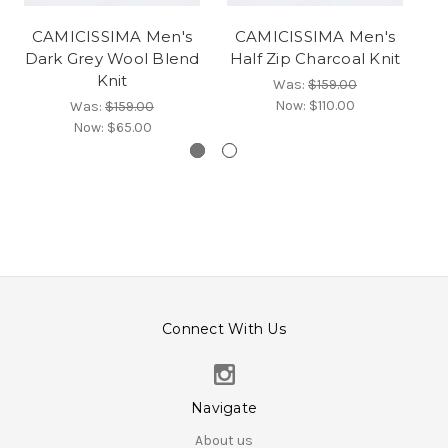
CAMICISSIMA Men's
CAMICISSIMA Men's
C
Dark Grey Wool Blend
Half Zip Charcoal Knit
Knit
Was:
$159.00
Now:
$110.00
Was:
$159.00
Now:
$65.00
Connect With Us
Navigate
About us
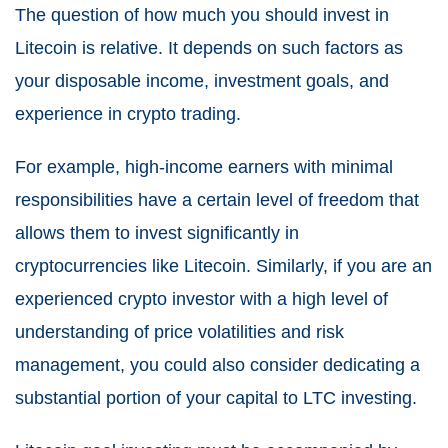
The question of how much you should invest in
Litecoin is relative. It depends on such factors as
your disposable income, investment goals, and
experience in crypto trading.
For example, high-income earners with minimal
responsibilities have a certain level of freedom that
allows them to invest significantly in
cryptocurrencies like Litecoin. Similarly, if you are an
experienced crypto investor with a high level of
understanding of price volatilities and risk
management, you could also consider dedicating a
substantial portion of your capital to LTC investing.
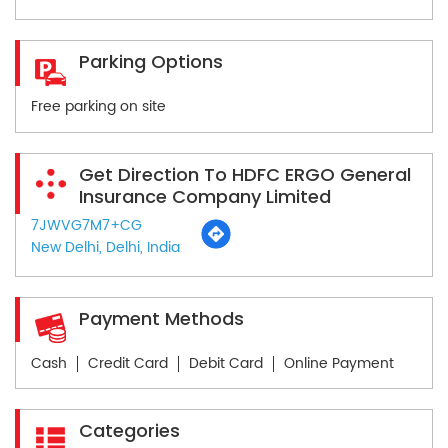
Parking Options
Free parking on site
Get Direction To HDFC ERGO General
Insurance Company Limited
7JWVG7M7+CG
New Delhi, Delhi, India
Payment Methods
Cash
Credit Card
Debit Card
Online Payment
Categories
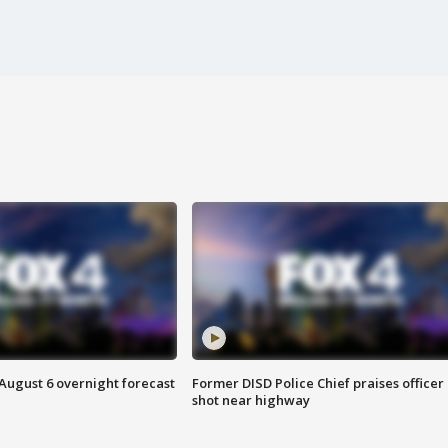
August 6 overnight forecast
Former DISD Police Chief praises officer
shot near highway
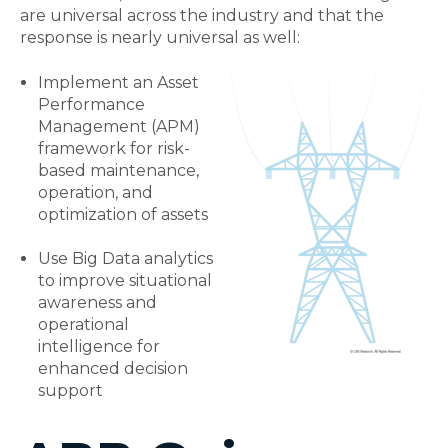
are universal across the industry and that the
response is nearly universal as well:
Implement an Asset
Performance
Management (APM)
framework for risk-
based maintenance,
operation, and
optimization of assets
Use Big Data analytics
to improve situational
awareness and
operational
intelligence for
enhanced decision
support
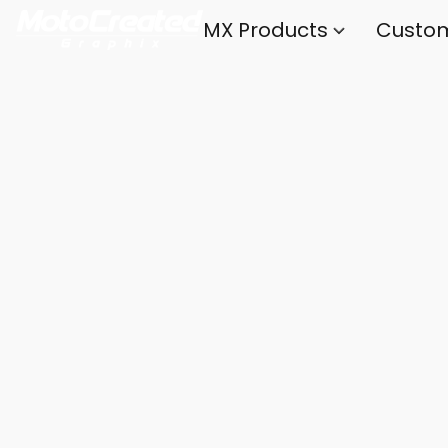
MX Products
Custo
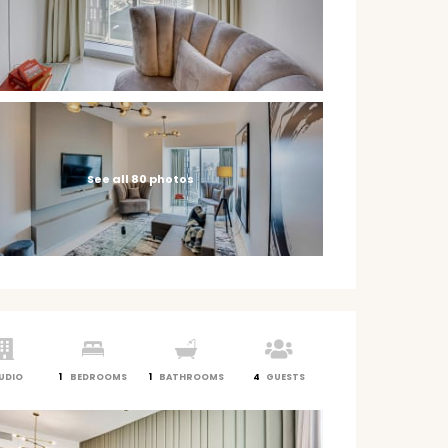
See all 80 photos
UDIO
1
BEDROOMS
1
BATHROOMS
4
GUESTS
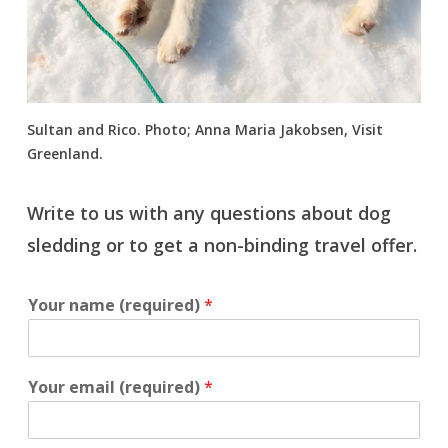
Sultan and Rico. Photo; Anna Maria Jakobsen, Visit
Greenland.
Write to us with any questions about dog
sledding or to get a non-binding travel offer.
Your name (required)
*
Your email (required)
*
·····
ÉNONCÉ: Recopiez à l'identique l'ensemble des lignes ci-dessus, en omettant les images.

VOTRE SOLUTION:
CAMICISSIMA Men's
CAMICISSIMA Men's
C
Dark Grey Wool Blend
Half Zip Charcoal Knit
Knit
Was:
$159.00
Now:
$110.00
Was:
$159.00
Now:
$65.00
Connect With Us
Navigate
About us
The question of how much you should invest in
Litecoin is relative. It depends on such factors as
your disposable income, investment goals, and
experience in crypto trading.
For example, high-income earners with minimal
responsibilities have a certain level of freedom that
allows them to invest significantly in
cryptocurrencies like Litecoin. Similarly, if you are an
experienced crypto investor with a high level of
understanding of price volatilities and risk
management, you could also consider dedicating a
substantial portion of your capital to LTC investing.
Parking Options
Free parking on site
Get Direction To HDFC ERGO General
Insurance Company Limited
7JWVG7M7+CG
New Delhi, Delhi, India
Payment Methods
Cash
Credit Card
Debit Card
Online Payment
Categories
August 6 overnight forecast
Former DISD Police Chief praises officer
shot near highway
are universal across the industry and that the
response is nearly universal as well:
Implement an Asset
Performance
Management (APM)
framework for risk-
based maintenance,
operation, and
optimization of assets
Use Big Data analytics
to improve situational
awareness and
operational
intelligence for
enhanced decision
support
MX Products
Custo
See all 80 photos
UDIO
1
BEDROOMS
1
BATHROOMS
4
GUESTS
Sultan and Rico. Photo; Anna Maria Jakobsen, Visit
Greenland.
Write to us with any questions about dog
sledding or to get a non-binding travel offer.
Your name (required)
*
Your email (required)
*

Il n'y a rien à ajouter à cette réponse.